Hi,
I have the following code:
class LeNet5(nn.Module):
def __init__(self, num_classes, grayscale=False):
super(LeNet5, self).__init__()
self.grayscale = grayscale
self.num_classes = num_classes
if self.grayscale:
in_channels = 1
else:
in_channels = 3
# features layers
self.layer = {}
self.layer[1] = nn.Sequential(
nn.Conv2d(in_channels, 6, kernel_size=5),
nn.Tanh()
)
self.layer[2] = nn.Sequential(
nn.MaxPool2d(kernel_size=2)
)
self.layer[3] = nn.Sequential(
nn.Conv2d(6, 16, kernel_size=5),
nn.Tanh()
)
self.layer[4] = nn.Sequential(
nn.MaxPool2d(kernel_size=2)
)
# classifier, linears layers
self.layer[5] = nn.Sequential(
nn.Linear(16*5*5, 120),
nn.Tanh()
)
self.layer[6] = nn.Sequential(
nn.Linear(120, 84),
nn.Tanh()
)
self.layer[7] = nn.Sequential(
nn.Linear(84, num_classes)
)
def forward(self, x):
forward_layer = {}
forward_layer[0] = x
forward_layer[1] = self.layer[1](forward_layer[0])
forward_layer[2] = self.layer[2](forward_layer[1])
forward_layer[3] = self.layer[3](forward_layer[2])
forward_layer[4] = self.layer[4](forward_layer[3])
forward_layer[4] = torch.flatten(forward_layer[4], 1)
forward_layer[5] = self.layer[5](forward_layer[4])
forward_layer[6] = self.layer[6](forward_layer[5])

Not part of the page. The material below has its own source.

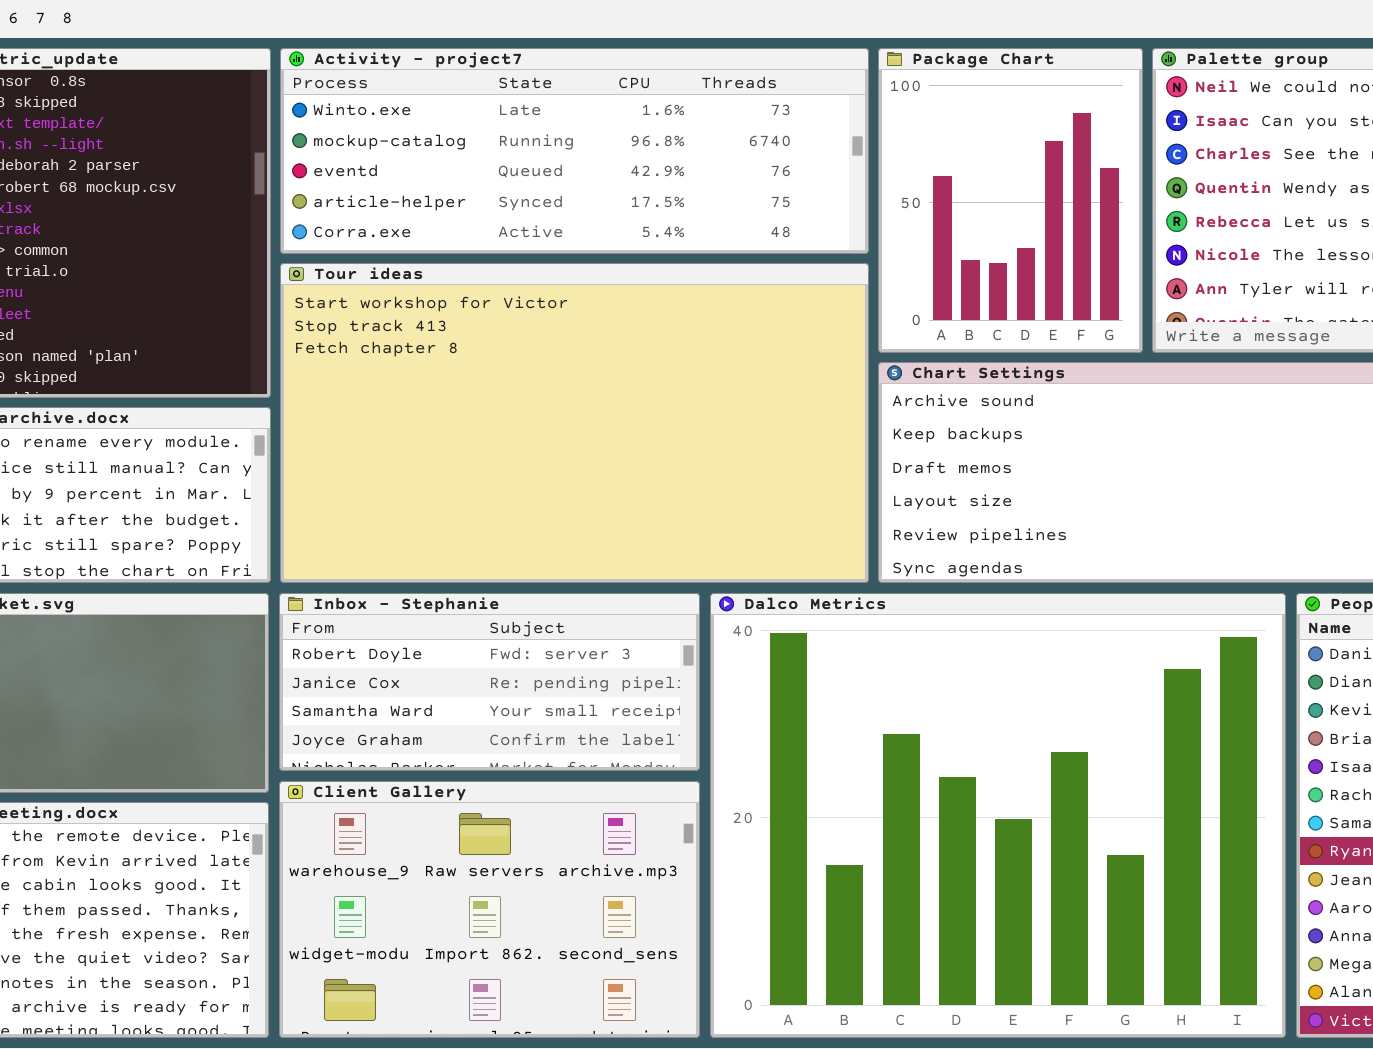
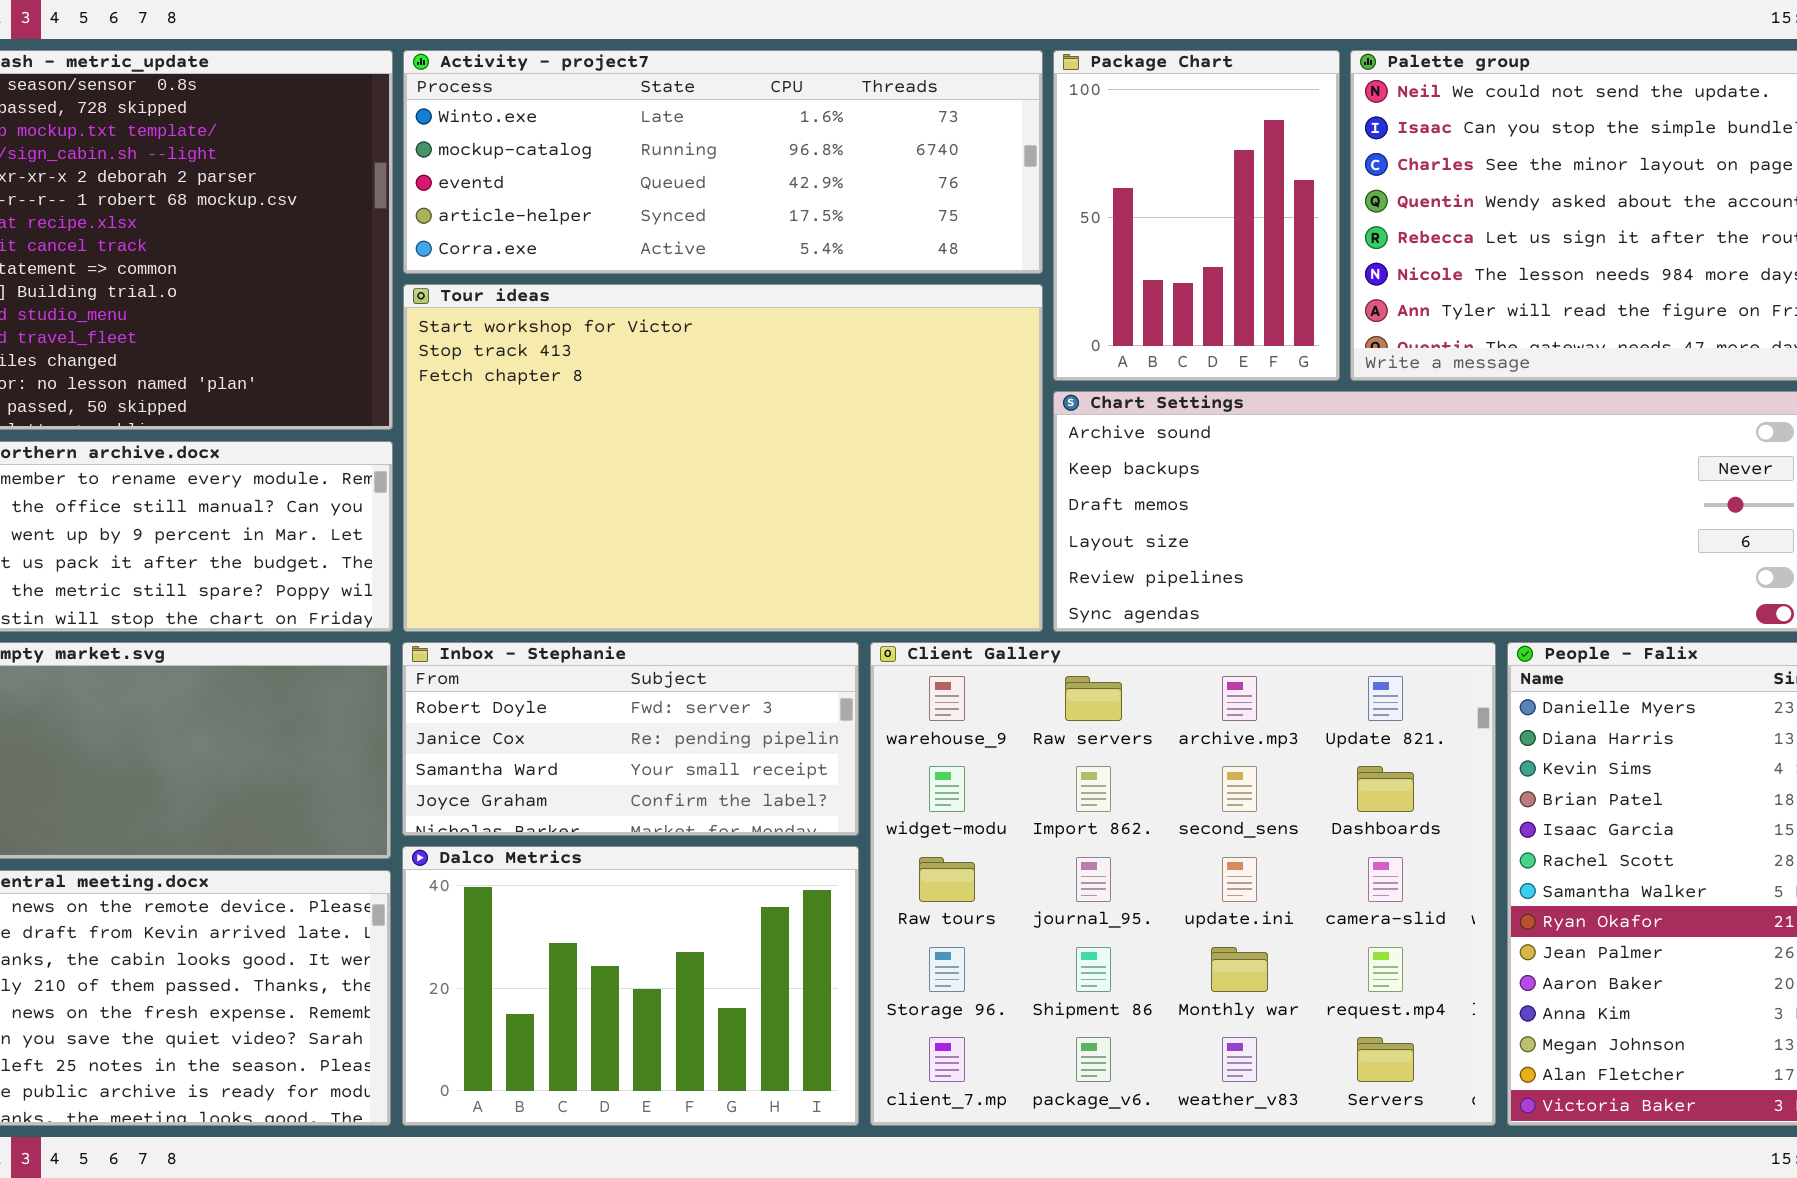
Dalco Metrics: [710,593,1286,1038] -> [402,846,859,1126], moved, resized
Client Gallery: [279,781,700,1038] -> [870,642,1496,1126], moved, resized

forward_layer[7] = self.layer[7](forward_layer[6])
logits = forward_layer[7]
probas = F.softmax(logits, dim=1)
return logits, probas, x, forward_layer
It returns the error:
ValueError: optimizer got an empty parameter list
And I verified that the model is empty.
If I change the nams of the layers inside the class it works.
Can I define, inside the class, the layers as dict?